Fait : Publication des résultats semestriels 2008.

Analyse : Les indicateurs financiers de la filiale de la Banque jordanienne se révèlent plutôt contrastés au titre du premier semestre 2008. En effet, les créances sur les établissements de crédit et assimilés chutent de près de 73% passant de M MAD 1 114 à M MAD 301,8 au 30/06/2008. A l’opposé, l’encours des créances à la clientèle se hissent de 25% à M MAD 2 513,5, cette progression étant principalement redevable à la hausse de 41% des crédits de trésorerie et à la consommation.

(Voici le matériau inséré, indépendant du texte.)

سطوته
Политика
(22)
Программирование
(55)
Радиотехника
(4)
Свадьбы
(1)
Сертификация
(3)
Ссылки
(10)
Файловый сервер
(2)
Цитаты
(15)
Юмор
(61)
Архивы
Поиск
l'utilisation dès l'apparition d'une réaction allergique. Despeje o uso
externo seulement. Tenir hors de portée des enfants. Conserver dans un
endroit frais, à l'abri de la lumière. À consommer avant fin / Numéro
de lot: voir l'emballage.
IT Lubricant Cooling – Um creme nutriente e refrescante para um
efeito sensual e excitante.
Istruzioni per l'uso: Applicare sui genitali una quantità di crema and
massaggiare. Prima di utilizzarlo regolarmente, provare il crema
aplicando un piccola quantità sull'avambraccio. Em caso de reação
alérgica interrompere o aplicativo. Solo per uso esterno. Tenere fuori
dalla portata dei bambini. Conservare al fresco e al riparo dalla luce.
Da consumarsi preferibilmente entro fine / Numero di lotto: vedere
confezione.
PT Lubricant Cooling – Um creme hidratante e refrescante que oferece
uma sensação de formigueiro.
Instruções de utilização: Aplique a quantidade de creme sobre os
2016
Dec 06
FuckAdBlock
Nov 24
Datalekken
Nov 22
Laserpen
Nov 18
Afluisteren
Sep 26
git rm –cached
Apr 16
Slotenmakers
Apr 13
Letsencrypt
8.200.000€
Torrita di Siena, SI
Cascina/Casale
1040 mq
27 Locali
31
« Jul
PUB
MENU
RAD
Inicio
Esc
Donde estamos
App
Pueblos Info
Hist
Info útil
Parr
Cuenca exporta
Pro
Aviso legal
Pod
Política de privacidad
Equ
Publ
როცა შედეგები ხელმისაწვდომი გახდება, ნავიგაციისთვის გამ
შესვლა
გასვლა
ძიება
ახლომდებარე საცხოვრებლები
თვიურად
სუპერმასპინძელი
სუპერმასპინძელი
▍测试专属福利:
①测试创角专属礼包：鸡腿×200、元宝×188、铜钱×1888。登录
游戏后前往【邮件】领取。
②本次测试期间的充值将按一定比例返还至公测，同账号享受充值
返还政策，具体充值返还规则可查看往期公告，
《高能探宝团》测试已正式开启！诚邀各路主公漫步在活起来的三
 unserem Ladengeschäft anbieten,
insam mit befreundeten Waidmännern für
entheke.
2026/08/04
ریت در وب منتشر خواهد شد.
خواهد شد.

Parallèlement, les dépôts clientèle se déprécient de plus de 15% à M MAD 3 117,6 contre M MAD 3 694,7 au 30 juin 2007. Cette évolution s’explique notamment par le recul de 27,6% des dépôts à terme à M MAD 1 376,9. Pour sa part, le produit net bancaire enregistre une hausse de 13,1% à M MAD 64 (vs M MAD 56,6 au 30/06/2007). Cette évolution recouvre notamment :

• Une amélioration de 17,4% de la marge d’intérêt à M MAD 58,2 (soit 91% du PNB) malgré une forte pression concurrentielle ;
• Un recul de 25,1% à M MAD 6,4 de la marge sur commissions.

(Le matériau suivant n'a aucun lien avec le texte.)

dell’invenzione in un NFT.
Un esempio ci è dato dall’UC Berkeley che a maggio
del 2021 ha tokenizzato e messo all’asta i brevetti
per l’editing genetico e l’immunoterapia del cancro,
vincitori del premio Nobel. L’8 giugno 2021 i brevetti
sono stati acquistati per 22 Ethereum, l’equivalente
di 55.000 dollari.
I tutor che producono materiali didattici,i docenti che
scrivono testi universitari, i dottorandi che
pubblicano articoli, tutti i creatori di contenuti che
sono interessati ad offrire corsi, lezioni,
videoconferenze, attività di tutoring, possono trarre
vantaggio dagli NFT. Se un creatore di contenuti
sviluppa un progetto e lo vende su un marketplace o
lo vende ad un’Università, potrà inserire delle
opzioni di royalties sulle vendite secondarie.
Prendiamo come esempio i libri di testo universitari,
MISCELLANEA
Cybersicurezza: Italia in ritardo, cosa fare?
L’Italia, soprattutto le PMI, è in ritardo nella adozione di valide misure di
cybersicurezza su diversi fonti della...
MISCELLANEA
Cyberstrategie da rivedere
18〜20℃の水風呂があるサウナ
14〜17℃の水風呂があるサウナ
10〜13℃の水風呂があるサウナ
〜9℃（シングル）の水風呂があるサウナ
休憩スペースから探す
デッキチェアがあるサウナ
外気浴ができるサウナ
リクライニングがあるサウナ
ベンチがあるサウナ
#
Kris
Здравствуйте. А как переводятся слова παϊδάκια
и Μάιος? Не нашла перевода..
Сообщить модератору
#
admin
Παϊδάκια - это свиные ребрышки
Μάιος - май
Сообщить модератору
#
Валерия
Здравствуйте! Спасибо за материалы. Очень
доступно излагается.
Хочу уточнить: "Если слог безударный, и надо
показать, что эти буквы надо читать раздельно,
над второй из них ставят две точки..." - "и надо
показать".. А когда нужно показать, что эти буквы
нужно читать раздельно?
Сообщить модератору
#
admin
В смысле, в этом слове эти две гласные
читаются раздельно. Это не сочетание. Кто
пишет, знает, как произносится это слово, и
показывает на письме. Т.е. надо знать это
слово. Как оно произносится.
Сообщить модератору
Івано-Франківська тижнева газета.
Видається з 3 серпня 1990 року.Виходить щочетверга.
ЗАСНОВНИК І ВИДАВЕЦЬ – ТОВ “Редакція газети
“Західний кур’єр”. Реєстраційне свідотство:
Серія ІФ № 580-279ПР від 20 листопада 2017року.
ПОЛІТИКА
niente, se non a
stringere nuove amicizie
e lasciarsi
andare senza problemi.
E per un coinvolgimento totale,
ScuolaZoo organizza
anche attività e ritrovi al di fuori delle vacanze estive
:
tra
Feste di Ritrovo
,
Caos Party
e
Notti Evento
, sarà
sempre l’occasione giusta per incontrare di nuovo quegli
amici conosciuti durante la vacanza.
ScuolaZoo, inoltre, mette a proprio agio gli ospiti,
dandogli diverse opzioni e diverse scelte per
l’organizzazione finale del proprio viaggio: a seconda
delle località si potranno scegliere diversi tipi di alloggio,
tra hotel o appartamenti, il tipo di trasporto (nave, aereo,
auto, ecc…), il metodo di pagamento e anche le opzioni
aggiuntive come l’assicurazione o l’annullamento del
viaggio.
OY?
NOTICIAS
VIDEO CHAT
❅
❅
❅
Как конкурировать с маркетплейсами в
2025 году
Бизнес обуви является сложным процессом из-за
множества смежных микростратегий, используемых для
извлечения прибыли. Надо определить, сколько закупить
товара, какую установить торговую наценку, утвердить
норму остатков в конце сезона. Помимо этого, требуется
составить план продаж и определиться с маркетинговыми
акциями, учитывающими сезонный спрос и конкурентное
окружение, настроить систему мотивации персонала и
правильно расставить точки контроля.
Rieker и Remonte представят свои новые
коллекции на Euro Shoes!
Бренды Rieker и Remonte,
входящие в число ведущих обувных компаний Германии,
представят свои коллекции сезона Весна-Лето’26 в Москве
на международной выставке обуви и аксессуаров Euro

Dans ce sillage, les charges générales d’exploitation enregistrent une hausse de 44,4% se fixant à M MAD 70,3. Cette évolution est imputable à l’augmentation conjuguée des charges de personnel de près de 58,6% et à celle des charges externes de plus de 22%. Dans cette lignée, le coefficient d’exploitation affiche une dégradation de 24 points à 110% (vs 86% en 2007). Au final, la capacité bénéficiaire ressort déficitaire à M MAD -4,2 contre M MAD 7,2 une année auparavant.

Conclusion : En dépit de la hausse enregistrée par certains agrégats financiers, la Banque semble être confrontée à une mauvaise maitrise de ses charges d’exploitation grevant fortement sa capacité bénéficiaire au titre du premier semestre 2008.